*Stored data*:
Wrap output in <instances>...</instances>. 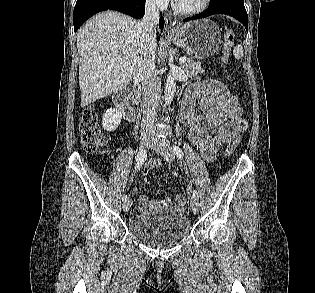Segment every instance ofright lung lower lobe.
<instances>
[{"mask_svg": "<svg viewBox=\"0 0 315 293\" xmlns=\"http://www.w3.org/2000/svg\"><path fill=\"white\" fill-rule=\"evenodd\" d=\"M145 0H77L74 8L75 31L91 16L104 10H117L136 19L144 16ZM164 18L160 17L159 28L163 29Z\"/></svg>", "mask_w": 315, "mask_h": 293, "instance_id": "1", "label": "right lung lower lobe"}]
</instances>
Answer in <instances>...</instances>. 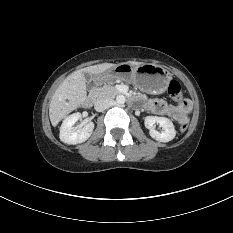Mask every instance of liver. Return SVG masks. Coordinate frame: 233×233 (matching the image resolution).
<instances>
[{
    "mask_svg": "<svg viewBox=\"0 0 233 233\" xmlns=\"http://www.w3.org/2000/svg\"><path fill=\"white\" fill-rule=\"evenodd\" d=\"M142 63L134 62L137 66ZM116 66L112 63H102L89 66L70 74L56 89L49 105V117L52 126L58 123L70 112L77 109L86 100L87 89L84 73L99 74Z\"/></svg>",
    "mask_w": 233,
    "mask_h": 233,
    "instance_id": "liver-1",
    "label": "liver"
}]
</instances>
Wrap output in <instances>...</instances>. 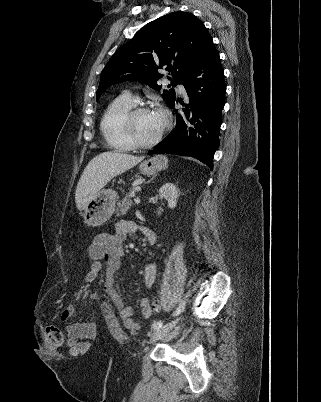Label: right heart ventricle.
Returning a JSON list of instances; mask_svg holds the SVG:
<instances>
[{"instance_id":"right-heart-ventricle-1","label":"right heart ventricle","mask_w":321,"mask_h":402,"mask_svg":"<svg viewBox=\"0 0 321 402\" xmlns=\"http://www.w3.org/2000/svg\"><path fill=\"white\" fill-rule=\"evenodd\" d=\"M135 104L117 97L105 109L100 121V130L106 145L120 152H128L134 147L127 140L123 131V117Z\"/></svg>"}]
</instances>
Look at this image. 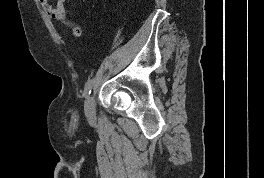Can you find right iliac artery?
Here are the masks:
<instances>
[{
  "mask_svg": "<svg viewBox=\"0 0 264 178\" xmlns=\"http://www.w3.org/2000/svg\"><path fill=\"white\" fill-rule=\"evenodd\" d=\"M92 85H93V80L89 79L85 85V89H84V95L87 98L90 93H91V89H92Z\"/></svg>",
  "mask_w": 264,
  "mask_h": 178,
  "instance_id": "right-iliac-artery-1",
  "label": "right iliac artery"
}]
</instances>
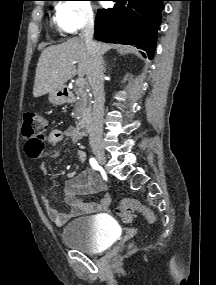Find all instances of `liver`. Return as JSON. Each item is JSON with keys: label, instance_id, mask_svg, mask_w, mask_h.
I'll use <instances>...</instances> for the list:
<instances>
[{"label": "liver", "instance_id": "liver-1", "mask_svg": "<svg viewBox=\"0 0 216 285\" xmlns=\"http://www.w3.org/2000/svg\"><path fill=\"white\" fill-rule=\"evenodd\" d=\"M101 54L106 53L112 45L97 42ZM75 63L78 64L77 68ZM89 53L86 43L80 37L52 45L44 49L39 57L33 96L35 98L63 88L64 84L76 74L88 75Z\"/></svg>", "mask_w": 216, "mask_h": 285}]
</instances>
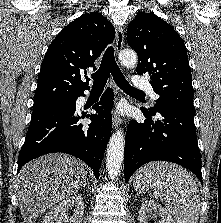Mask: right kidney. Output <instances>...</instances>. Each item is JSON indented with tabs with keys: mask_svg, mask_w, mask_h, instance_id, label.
<instances>
[{
	"mask_svg": "<svg viewBox=\"0 0 221 223\" xmlns=\"http://www.w3.org/2000/svg\"><path fill=\"white\" fill-rule=\"evenodd\" d=\"M74 208V215L67 213L68 209ZM84 215V200L80 195L64 199L52 207L45 215L42 223H82Z\"/></svg>",
	"mask_w": 221,
	"mask_h": 223,
	"instance_id": "obj_1",
	"label": "right kidney"
}]
</instances>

*Requirement*: Copy out the part of the rows that opens with the line containing "Find all instances" and runs through the end of the rows, leaving the pictures out of your answer.

*Result of the task*:
Find all instances of `liver`. Return as JSON. Each item is JSON with keys: label, instance_id, mask_svg, mask_w, mask_h.
I'll use <instances>...</instances> for the list:
<instances>
[{"label": "liver", "instance_id": "liver-1", "mask_svg": "<svg viewBox=\"0 0 216 285\" xmlns=\"http://www.w3.org/2000/svg\"><path fill=\"white\" fill-rule=\"evenodd\" d=\"M101 54L106 53L112 45L97 42ZM75 63L78 64L77 68ZM89 53L86 43L80 37L52 45L44 49L39 57L33 96L35 98L63 88L64 84L76 74L88 75Z\"/></svg>", "mask_w": 216, "mask_h": 285}]
</instances>
Mask: right kidney. Output <instances>...</instances>. Each item is JSON indented with tabs with keys: mask_svg, mask_w, mask_h, instance_id, label.
<instances>
[{
	"mask_svg": "<svg viewBox=\"0 0 221 223\" xmlns=\"http://www.w3.org/2000/svg\"><path fill=\"white\" fill-rule=\"evenodd\" d=\"M74 208V215L67 213L68 209ZM84 215V200L80 195L64 199L52 207L45 215L42 223H82Z\"/></svg>",
	"mask_w": 221,
	"mask_h": 223,
	"instance_id": "obj_1",
	"label": "right kidney"
}]
</instances>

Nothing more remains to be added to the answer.